Petter Skogsletten

Personal information
- Date of birth: 10 March 1993
- Place of birth: Stovner, Norway
- Height: 1.80 m (5 ft 11 in)

Team information
- Current team: FC Roskilde

Managerial career
- Years: Team
- 2019 - 2021: FK Bodø/Glimt (Physical Performance Coach)
- 2021 - 2022: FC Nordsjælland (Physical Performance Coach)
- 2022 - 2023: Havnar Bóltfelag (Assistant Coach)
- 2023: FC Roskilde (Assistant Coach)

= Petter Skogsletten =

Norwegian football coach

Petter Skogsletten (born 10 March 1993) is a Norwegian professional football coach. He now appears as the assistant coach of FC Roskilde, with the previously SC Heerenveen professional Jesper Håkansson as manager.

== Personal life ==
Skogsletten grew up in Stovner, a suburb of Oslo. He started his coaching career in the wake of a heart disease, which forced him out of playing. He early found a passion of coaching, and started his coaching career with the old top league club Lyn Fotball at the age of 16.
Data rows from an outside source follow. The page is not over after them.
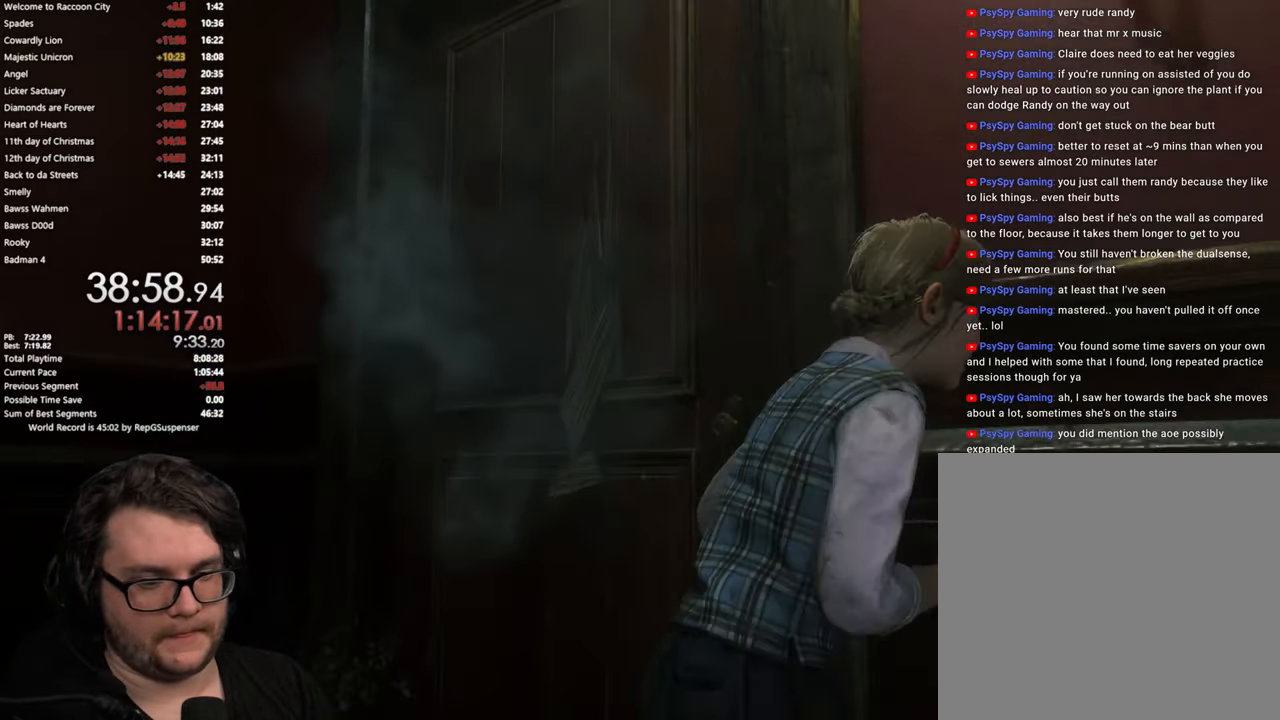
{"buttons": [], "left_stick": "right", "right_stick": "right", "button_events": [[83, "L3", "up"], [150, "L3", "down"], [267, "L3", "up"]]}
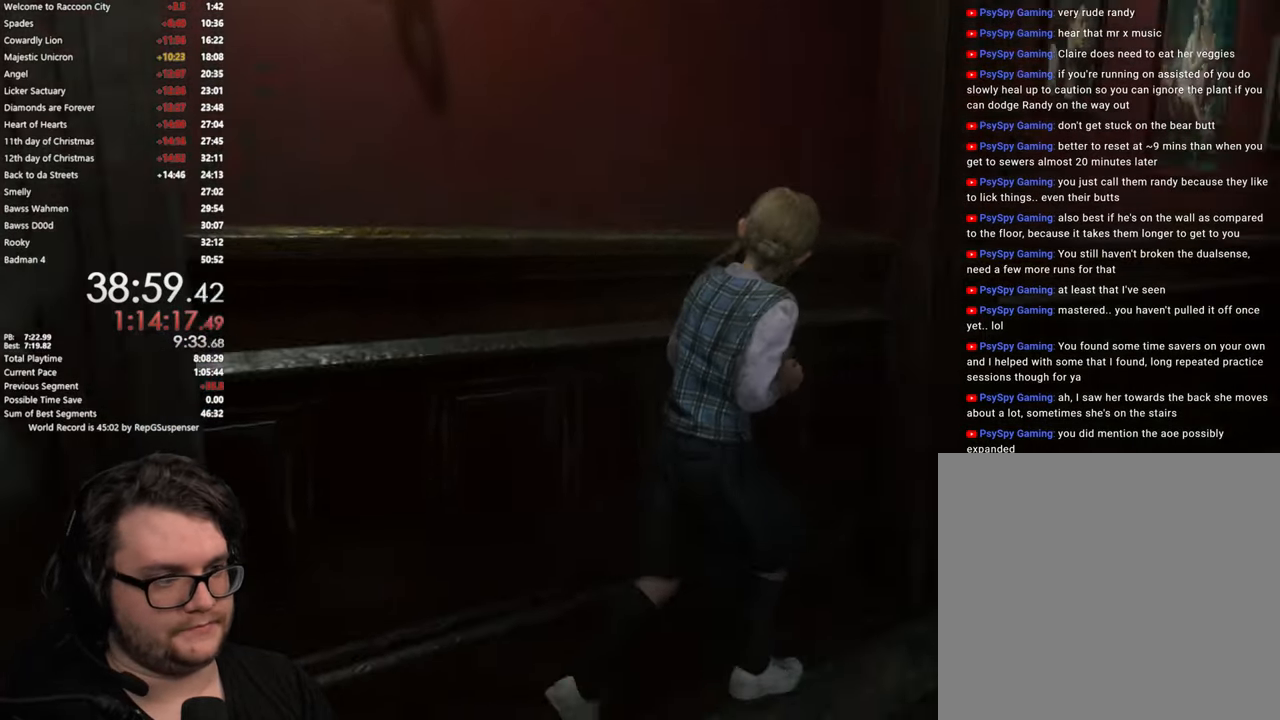
{"buttons": [], "left_stick": "up", "right_stick": "center", "button_events": []}
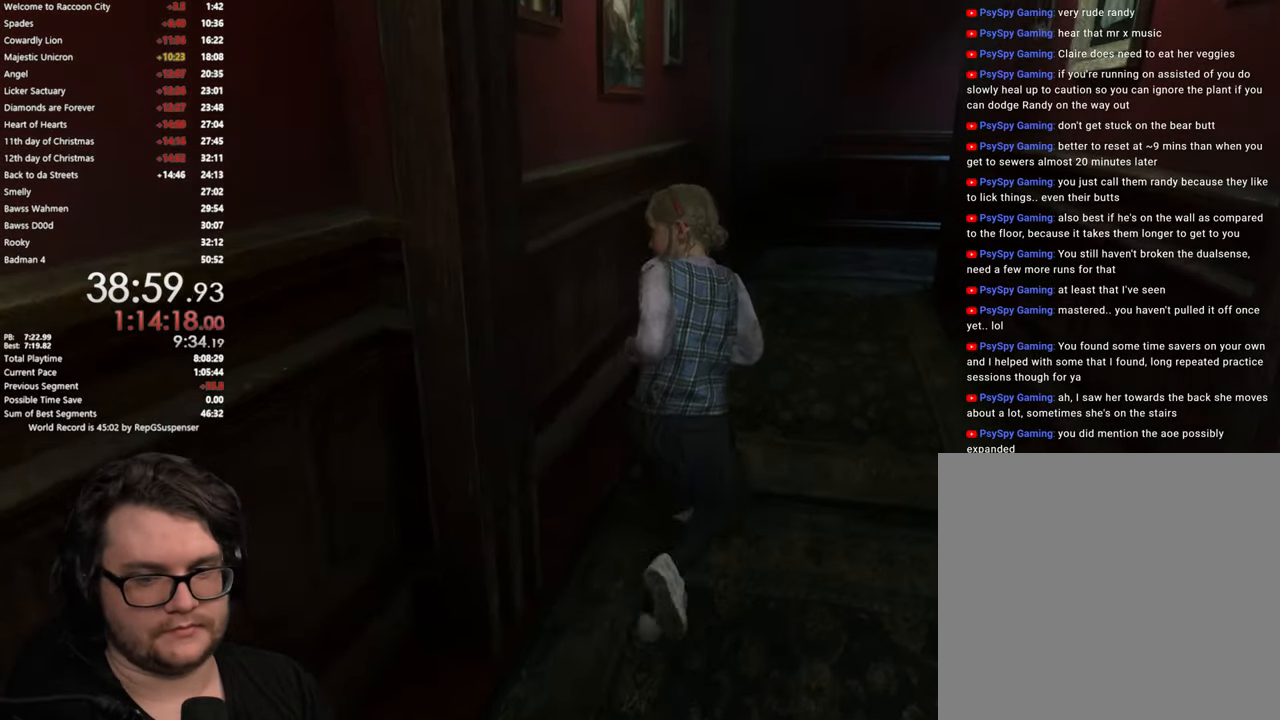
{"buttons": [], "left_stick": "up", "right_stick": "right", "button_events": []}
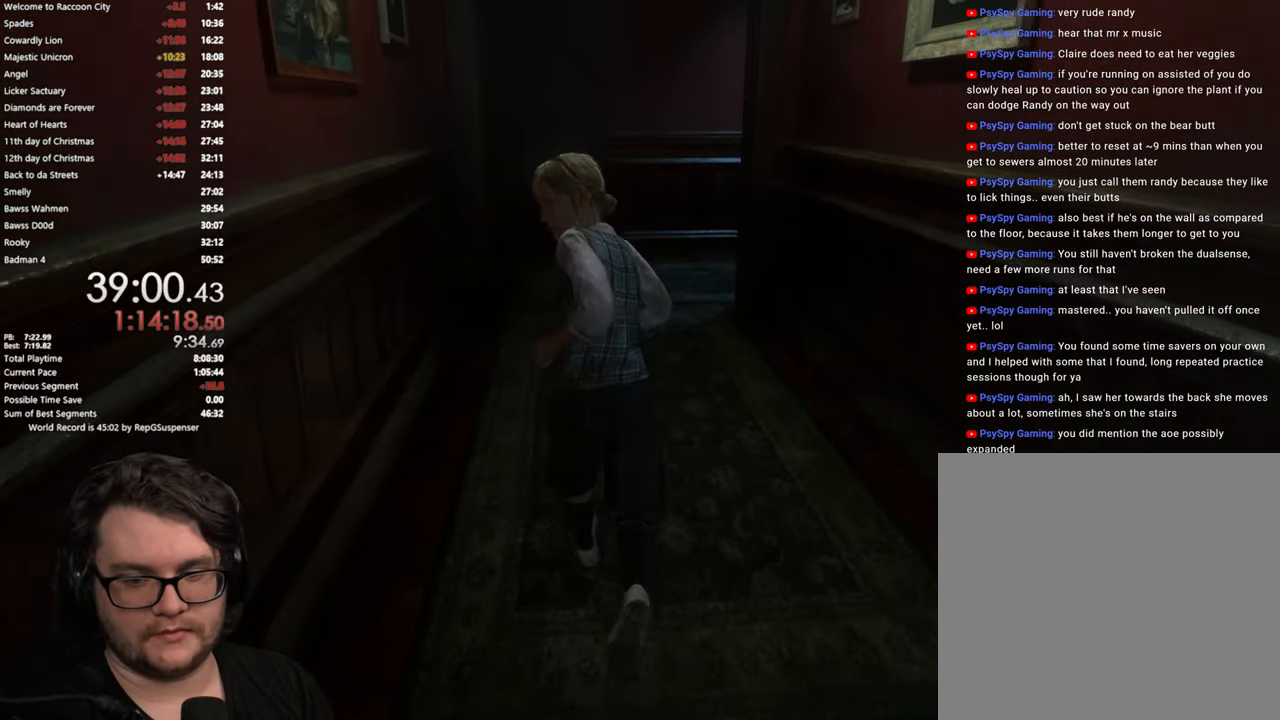
{"buttons": [], "left_stick": "up-left", "right_stick": "center", "button_events": []}
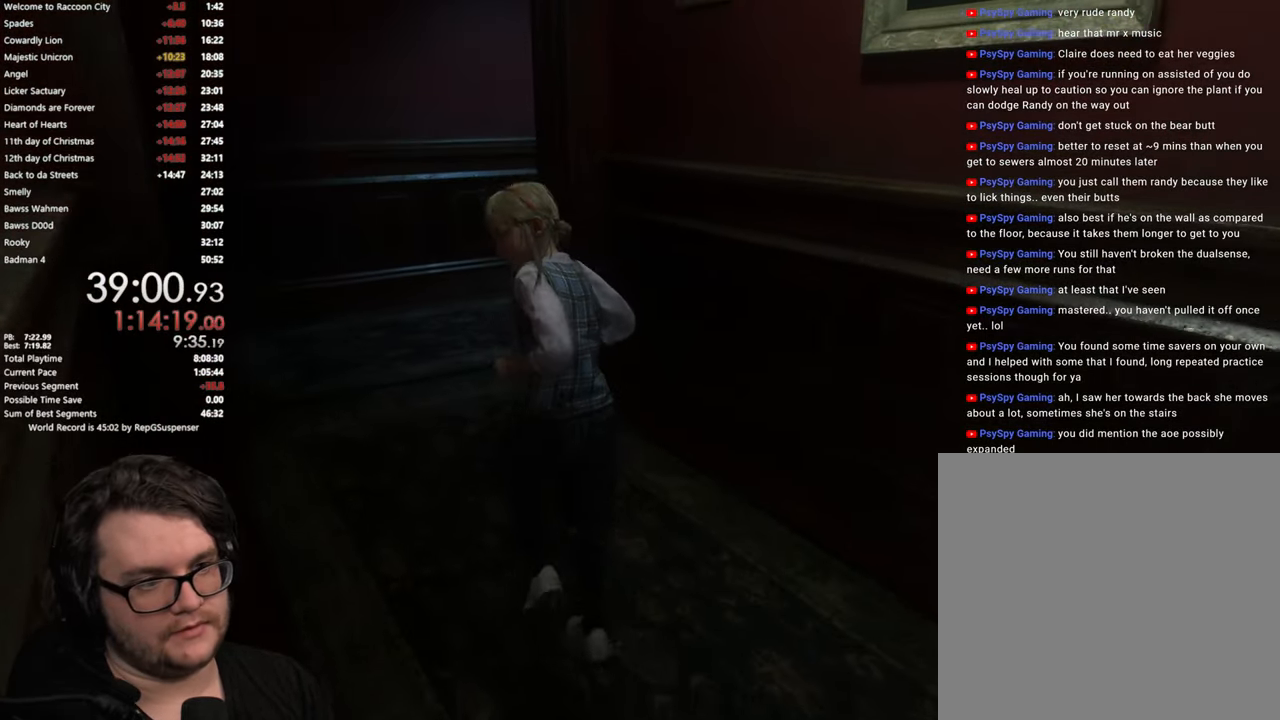
{"buttons": [], "left_stick": "up-left", "right_stick": "right", "button_events": []}
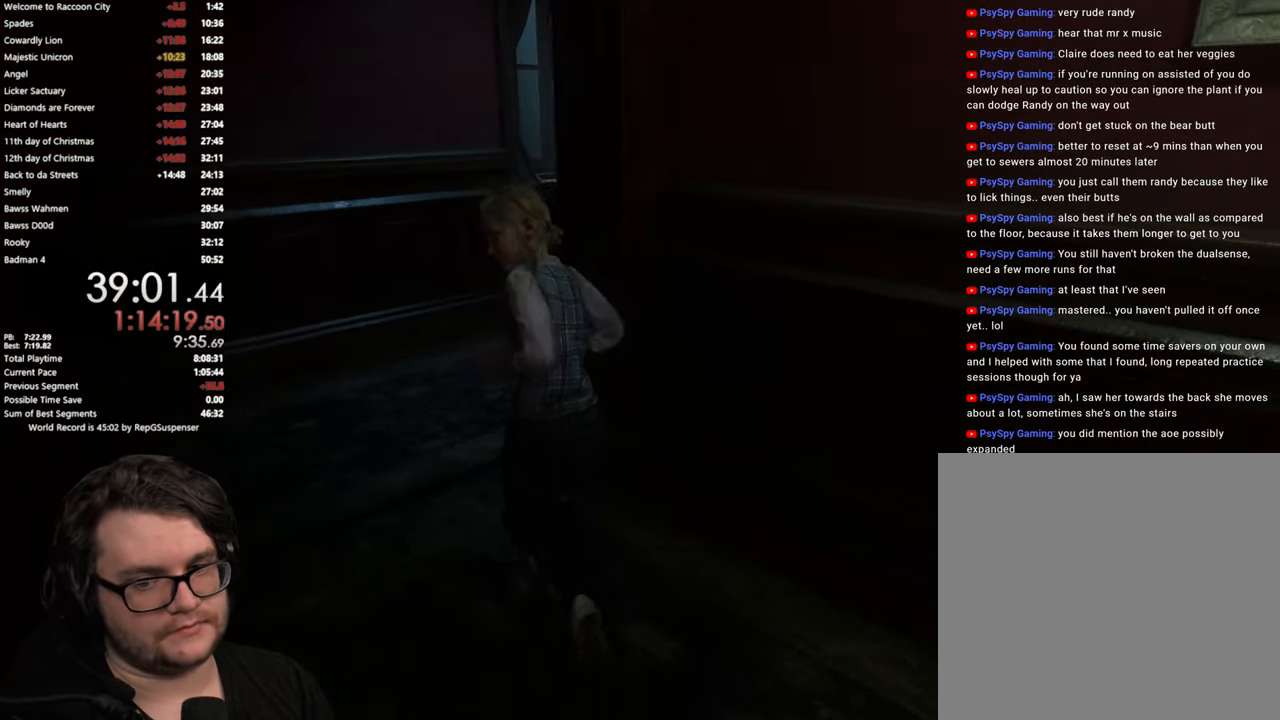
{"buttons": [], "left_stick": "up", "right_stick": "right", "button_events": []}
Skogsletten has later completed the famous "High Performance Football Coaching" studies in University of Lisbon. The studies were, among others, led by the well known José Mourinho.

== Club career ==
Petter Skogsletten has previously appeared in different professional clubs regarding Norway, Denmark and the Faroe Islands. He began as a physical performance coach for FK Bodø/Glimt during their famous period in between 2019 and 2021. The club had their best spell during these years, where they created the foundation of winning the Norwegian top league Eliteserien in 2021 and 2022, after being a runners up in 2019.

Skogsletten later went on to Denmark and FC Nordsjælland, working one and a half season as their physical performance coach.

During the summer of 2022, Petter Skogsletten decided to sign for the top league club Havnar Bóltfelag as their next assistant coach. The club, led by Dalibor Savic during their spell, ended up third in the Faroe Islands Premier League of 2022, and winning the national VFF Cup.

In the summer of 2023, Petter Skogsletten signed for the Danish club FC Roskilde, where he became the assistant manager of Jesper Håkansson.